**STATED GOAL:** Please print every record below exactly as it appears.

[Some records]
* * * *
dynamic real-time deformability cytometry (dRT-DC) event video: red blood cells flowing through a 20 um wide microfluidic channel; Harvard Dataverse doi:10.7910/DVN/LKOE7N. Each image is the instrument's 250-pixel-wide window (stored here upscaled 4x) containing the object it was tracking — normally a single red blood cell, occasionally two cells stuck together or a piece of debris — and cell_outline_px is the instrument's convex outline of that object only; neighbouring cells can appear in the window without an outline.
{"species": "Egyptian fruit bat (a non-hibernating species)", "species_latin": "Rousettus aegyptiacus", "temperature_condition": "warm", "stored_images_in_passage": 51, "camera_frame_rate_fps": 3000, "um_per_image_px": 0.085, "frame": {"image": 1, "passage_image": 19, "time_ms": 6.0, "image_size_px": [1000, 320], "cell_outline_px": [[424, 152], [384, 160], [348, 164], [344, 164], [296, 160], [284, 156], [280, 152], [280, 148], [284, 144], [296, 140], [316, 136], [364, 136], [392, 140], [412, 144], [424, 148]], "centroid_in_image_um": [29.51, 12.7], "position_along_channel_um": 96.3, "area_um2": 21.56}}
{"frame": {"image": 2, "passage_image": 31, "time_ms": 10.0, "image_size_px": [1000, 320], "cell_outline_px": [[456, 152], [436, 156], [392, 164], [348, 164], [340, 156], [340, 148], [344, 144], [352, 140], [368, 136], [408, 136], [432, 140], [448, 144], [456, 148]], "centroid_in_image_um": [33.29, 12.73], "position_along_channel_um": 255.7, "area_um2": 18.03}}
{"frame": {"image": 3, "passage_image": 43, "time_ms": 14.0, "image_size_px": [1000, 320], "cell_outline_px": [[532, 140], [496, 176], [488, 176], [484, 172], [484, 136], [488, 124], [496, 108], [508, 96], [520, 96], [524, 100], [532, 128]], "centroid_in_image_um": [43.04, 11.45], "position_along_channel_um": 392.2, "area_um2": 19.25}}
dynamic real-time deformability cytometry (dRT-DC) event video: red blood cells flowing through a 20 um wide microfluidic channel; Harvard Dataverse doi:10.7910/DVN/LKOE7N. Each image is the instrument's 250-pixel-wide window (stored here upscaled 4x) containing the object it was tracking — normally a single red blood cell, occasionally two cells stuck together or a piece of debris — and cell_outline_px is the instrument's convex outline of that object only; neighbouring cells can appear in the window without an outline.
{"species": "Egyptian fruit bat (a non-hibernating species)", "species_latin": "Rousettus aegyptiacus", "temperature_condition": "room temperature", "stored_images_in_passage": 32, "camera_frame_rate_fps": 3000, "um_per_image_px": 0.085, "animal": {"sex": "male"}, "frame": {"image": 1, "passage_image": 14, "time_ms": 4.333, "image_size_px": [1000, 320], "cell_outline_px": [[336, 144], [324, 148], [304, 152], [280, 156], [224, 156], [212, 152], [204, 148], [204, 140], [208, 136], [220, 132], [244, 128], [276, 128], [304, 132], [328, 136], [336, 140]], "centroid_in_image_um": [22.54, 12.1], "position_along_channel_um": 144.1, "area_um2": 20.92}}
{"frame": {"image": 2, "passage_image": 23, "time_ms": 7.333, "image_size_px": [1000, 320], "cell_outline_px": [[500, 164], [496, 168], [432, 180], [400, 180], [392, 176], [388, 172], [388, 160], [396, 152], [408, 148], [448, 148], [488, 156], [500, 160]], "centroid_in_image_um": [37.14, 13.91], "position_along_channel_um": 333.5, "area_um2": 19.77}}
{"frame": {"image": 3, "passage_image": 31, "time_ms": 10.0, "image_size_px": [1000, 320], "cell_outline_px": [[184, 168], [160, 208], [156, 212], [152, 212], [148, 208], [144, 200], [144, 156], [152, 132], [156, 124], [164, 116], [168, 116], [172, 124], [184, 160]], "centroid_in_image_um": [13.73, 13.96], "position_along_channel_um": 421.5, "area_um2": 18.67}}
* * * *
**ANSWER FOR THIS EXERCISE:**
dynamic real-time deformability cytometry (dRT-DC) event video: red blood cells flowing through a 20 um wide microfluidic channel; Harvard Dataverse doi:10.7910/DVN/LKOE7N. Each image is the instrument's 250-pixel-wide window (stored here upscaled 4x) containing the object it was tracking — normally a single red blood cell, occasionally two cells stuck together or a piece of debris — and cell_outline_px is the instrument's convex outline of that object only; neighbouring cells can appear in the window without an outline.
{"species": "Egyptian fruit bat (a non-hibernating species)", "species_latin": "Rousettus aegyptiacus", "temperature_condition": "warm", "stored_images_in_passage": 51, "camera_frame_rate_fps": 3000, "um_per_image_px": 0.085, "frame": {"image": 1, "passage_image": 19, "time_ms": 6.0, "image_size_px": [1000, 320], "cell_outline_px": [[424, 152], [384, 160], [348, 164], [344, 164], [296, 160], [284, 156], [280, 152], [280, 148], [284, 144], [296, 140], [316, 136], [364, 136], [392, 140], [412, 144], [424, 148]], "centroid_in_image_um": [29.51, 12.7], "position_along_channel_um": 96.3, "area_um2": 21.56}}
{"frame": {"image": 2, "passage_image": 31, "time_ms": 10.0, "image_size_px": [1000, 320], "cell_outline_px": [[456, 152], [436, 156], [392, 164], [348, 164], [340, 156], [340, 148], [344, 144], [352, 140], [368, 136], [408, 136], [432, 140], [448, 144], [456, 148]], "centroid_in_image_um": [33.29, 12.73], "position_along_channel_um": 255.7, "area_um2": 18.03}}
{"frame": {"image": 3, "passage_image": 43, "time_ms": 14.0, "image_size_px": [1000, 320], "cell_outline_px": [[532, 140], [496, 176], [488, 176], [484, 172], [484, 136], [488, 124], [496, 108], [508, 96], [520, 96], [524, 100], [532, 128]], "centroid_in_image_um": [43.04, 11.45], "position_along_channel_um": 392.2, "area_um2": 19.25}}
dynamic real-time deformability cytometry (dRT-DC) event video: red blood cells flowing through a 20 um wide microfluidic channel; Harvard Dataverse doi:10.7910/DVN/LKOE7N. Each image is the instrument's 250-pixel-wide window (stored here upscaled 4x) containing the object it was tracking — normally a single red blood cell, occasionally two cells stuck together or a piece of debris — and cell_outline_px is the instrument's convex outline of that object only; neighbouring cells can appear in the window without an outline.
{"species": "Egyptian fruit bat (a non-hibernating species)", "species_latin": "Rousettus aegyptiacus", "temperature_condition": "room temperature", "stored_images_in_passage": 32, "camera_frame_rate_fps": 3000, "um_per_image_px": 0.085, "animal": {"sex": "male"}, "frame": {"image": 1, "passage_image": 14, "time_ms": 4.333, "image_size_px": [1000, 320], "cell_outline_px": [[336, 144], [324, 148], [304, 152], [280, 156], [224, 156], [212, 152], [204, 148], [204, 140], [208, 136], [220, 132], [244, 128], [276, 128], [304, 132], [328, 136], [336, 140]], "centroid_in_image_um": [22.54, 12.1], "position_along_channel_um": 144.1, "area_um2": 20.92}}
{"frame": {"image": 2, "passage_image": 23, "time_ms": 7.333, "image_size_px": [1000, 320], "cell_outline_px": [[500, 164], [496, 168], [432, 180], [400, 180], [392, 176], [388, 172], [388, 160], [396, 152], [408, 148], [448, 148], [488, 156], [500, 160]], "centroid_in_image_um": [37.14, 13.91], "position_along_channel_um": 333.5, "area_um2": 19.77}}
{"frame": {"image": 3, "passage_image": 31, "time_ms": 10.0, "image_size_px": [1000, 320], "cell_outline_px": [[184, 168], [160, 208], [156, 212], [152, 212], [148, 208], [144, 200], [144, 156], [152, 132], [156, 124], [164, 116], [168, 116], [172, 124], [184, 160]], "centroid_in_image_um": [13.73, 13.96], "position_along_channel_um": 421.5, "area_um2": 18.67}}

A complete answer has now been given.